## Assignment
Tally every line in the data that has the word "degrees" and report only the total.

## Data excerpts
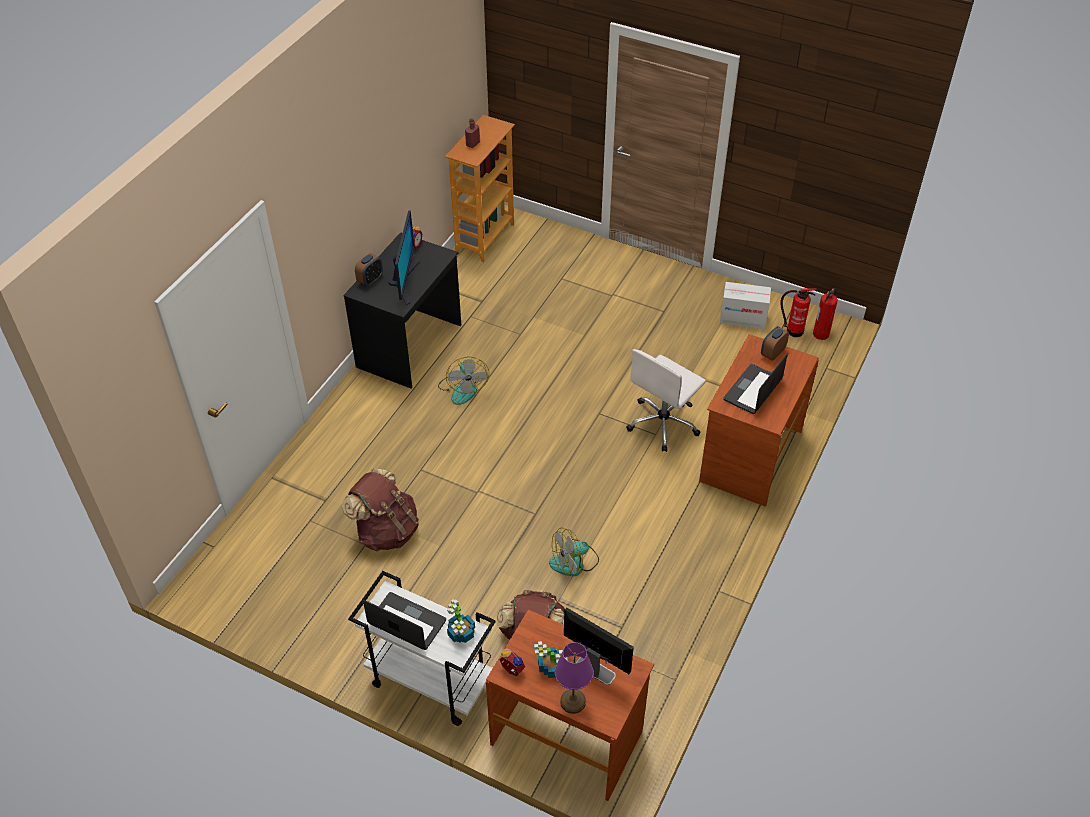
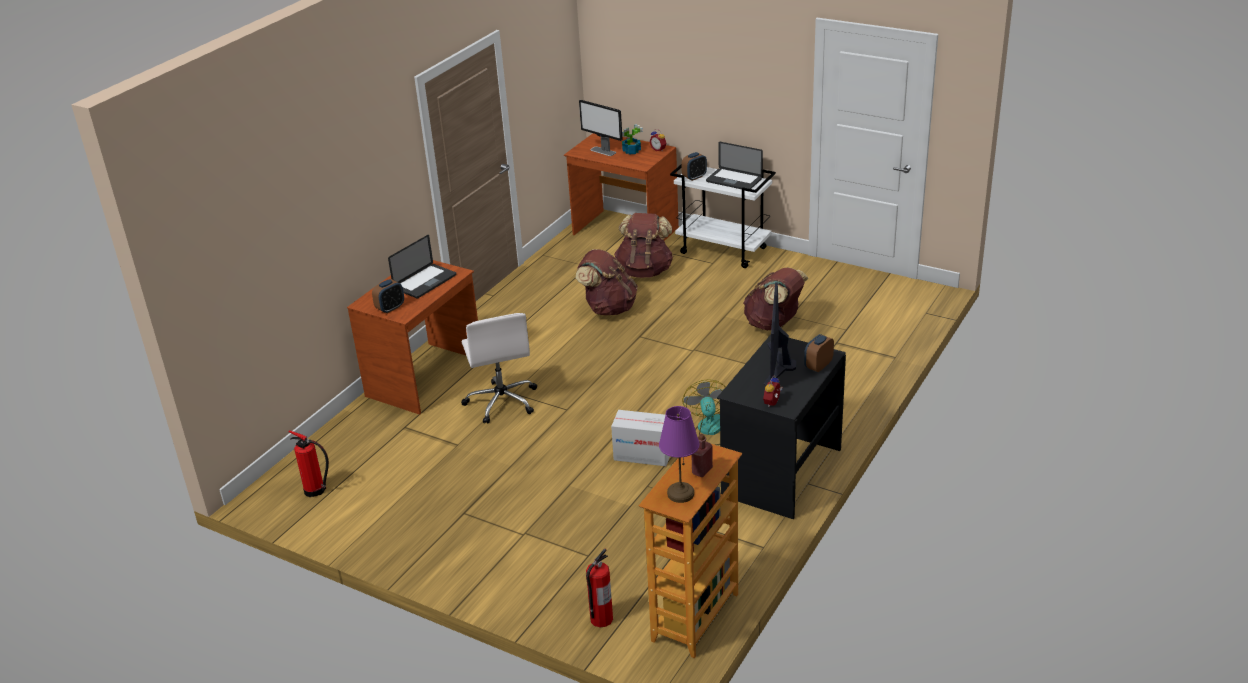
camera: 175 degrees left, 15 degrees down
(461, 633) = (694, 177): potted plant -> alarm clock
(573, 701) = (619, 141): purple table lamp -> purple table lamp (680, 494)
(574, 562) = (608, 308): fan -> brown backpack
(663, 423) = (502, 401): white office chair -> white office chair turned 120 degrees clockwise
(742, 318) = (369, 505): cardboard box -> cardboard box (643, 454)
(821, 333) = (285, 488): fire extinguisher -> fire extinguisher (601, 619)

## Answer space
2